Completed in 1987 the panorama blends historical events with mythological and symbolic elements creating a multi-layered composition. Its centre is the peasants’ war, in the context is the intellectual, scientific, technological and cultural transformation of the Renaissance.

Thanks to a brilliant new book by Martin Empson (The Time of the Harvest has Come, Revolution, Reformation and the German Peasants War, Bookmarks 2025) we can now follow the events of 500 years ago with fresh eyes. The title of the book comes from Thomas Muntzer’s Prague Manifesto of 1521.

“All the extremes of scoundrelly behaviour had to come to the light. O ho, how ripe the rotten apples are! O ho, how rotten the elect have become! The time of the harvest has come! That is why he as hired me for his harvest! I have sharpened my sickle, for my thoughts yearn for the truth and with my lips, skin, hands, hair, soul, body and life I call down curses on the unbelievers.”

The language shows how genuine grievances are wrapped up in religious rhetoric. Empson explains how Germany in the early 1500s was under enormous strain with new economic forms causing rising tension.

Those tensions within Christianity were in the reformation unleashed when Martin Luther in 1517 demanded religious reform. 
The mass uprising we call the peasants’ war covered a much wider area than modern Germany. With uprisings in France, Switzerland and Austria, it also involved a wider spectrum of the population than the peasantry, including skilled artisans and merely to see it as a war, as Empson points out, is also to some extent misleading.

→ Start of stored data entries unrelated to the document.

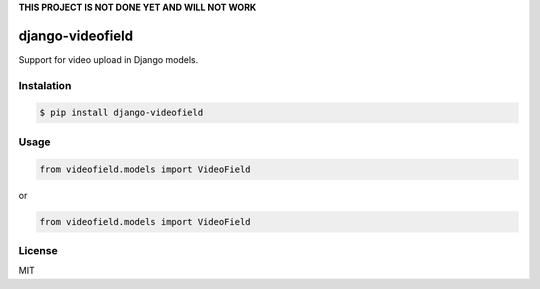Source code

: **THIS PROJECT IS NOT DONE YET AND WILL NOT WORK**

django-videofield
=================

Support for video upload in Django models.

Instalation
-----------

.. code:: shell

    $ pip install django-videofield

Usage
-----

.. code:: python

    from videofield.models import VideoField

or

.. code:: python

    from videofield.models import VideoField

License
-------

MIT
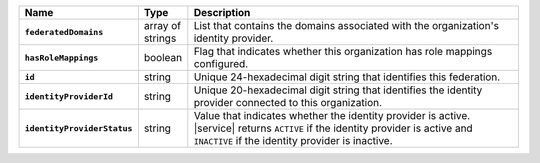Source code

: .. list-table::
   :header-rows: 1
   :stub-columns: 1
   :widths: 10 10 80

   * - Name
     - Type
     - Description

   * - ``federatedDomains``
     - array of strings
     - List that contains the domains associated with the organization's
       identity provider.

   * - ``hasRoleMappings``
     - boolean
     - Flag that indicates whether this organization has role mappings
       configured.

   * - ``id``
     - string
     - Unique 24-hexadecimal digit string that identifies this
       federation.

   * - ``identityProviderId``
     - string
     - Unique 20-hexadecimal digit string that identifies the identity
       provider connected to this organization.

   * - ``identityProviderStatus``
     - string
     - Value that indicates whether the identity provider is active.
       |service| returns ``ACTIVE`` if the identity provider is active
       and ``INACTIVE`` if the identity provider is inactive.
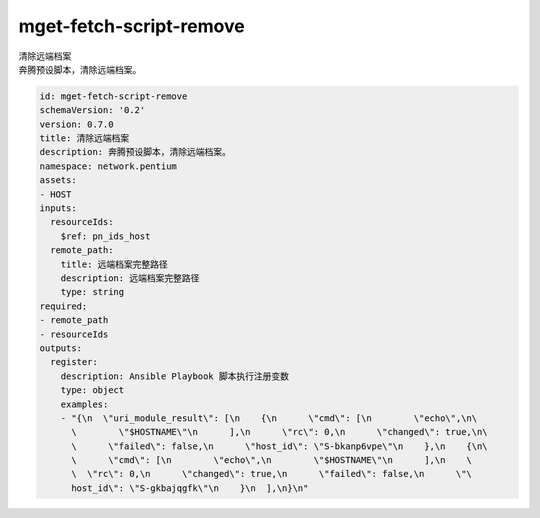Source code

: mget-fetch-script-remove
**********************************
| 清除远端档案
| 奔腾预设脚本，清除远端档案。

.. code-block:: yaml

    id: mget-fetch-script-remove
    schemaVersion: '0.2'
    version: 0.7.0
    title: 清除远端档案
    description: 奔腾预设脚本，清除远端档案。
    namespace: network.pentium
    assets:
    - HOST
    inputs:
      resourceIds:
        $ref: pn_ids_host
      remote_path:
        title: 远端档案完整路径
        description: 远端档案完整路径
        type: string
    required:
    - remote_path
    - resourceIds
    outputs:
      register:
        description: Ansible Playbook 脚本执行注册变数
        type: object
        examples:
        - "{\n  \"uri_module_result\": [\n    {\n      \"cmd\": [\n        \"echo\",\n\
          \        \"$HOSTNAME\"\n      ],\n      \"rc\": 0,\n      \"changed\": true,\n\
          \      \"failed\": false,\n      \"host_id\": \"S-bkanp6vpe\"\n    },\n    {\n\
          \      \"cmd\": [\n        \"echo\",\n        \"$HOSTNAME\"\n      ],\n    \
          \  \"rc\": 0,\n      \"changed\": true,\n      \"failed\": false,\n      \"\
          host_id\": \"S-gkbajqgfk\"\n    }\n  ],\n}\n"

One thing that is beyond doubt is the utmost savagery with which the feudal lords set about putting down this revolt.

Following initial uprisings in southern Germany, the war quickly spread and reached Thuringia, where Frankenhausen became the centre of the rebellion in the spring of 1525. Under the leadership of Thomas Muntzer, thousands of peasants and craftsmen gathered there. Despite early successes, they were decisively defeated by the princely army on May 15 1525, in a pivotal battle. Around 6,000 rebels lost their lives, and many more were executed or brutally punished. Muntzer was captured, tortured and publicly beheaded.

People sometimes think that socialist ideas are of recent vintage. The idea omnia sunt communia (“all things are to be in common”) first appeared in a radical context during the peasants’ war, particularly associated with Muntzer. Engels argues he was the first to put down “communist notions” and was the first to formulate them with “certain definiteness.” He set out the “demands and doctrines” of the only group that formed a “revolutionary party”!

Probably the second most important figure, although we know much less about him, was Michal Gaismair. Engels describes him as “the only one of the peasant chiefs to possess any military talent.”

In a way a radical reading of the Bible by groups like the Anabaptists to champion ideas of common ownership is a precursor for modern ideas of communism. However, the failure of the peasants to take power was, as Engels points out, due to the fact that was that the leadership of the revolt was compelled to seize power when the “movement was not yet ripe for the domination of the class he represents and for the measures this domination implies.”

Engels was referring to the revolution of 1525 but could just as easily have be referring to the one of his own times, the one of 1848 when the bourgeoisie once again failed to sweep away the aristocratic feudal order.

As Empson points out, there is a long, “strange afterlife of the German peasants’ war” — not just in outstanding art. The German historian Peter Blickle argues that it was a revolution of the “common man.” “Peasants, miners, the politically disenfranchised citizens of imperial cities.”

Today, 500 years later, the disenfranchised are demanding change and the task of completing that revolution is still is before us!

I would like to thank Jenny Farrell for bringing the Panorama to my attention in her Culture Matters article.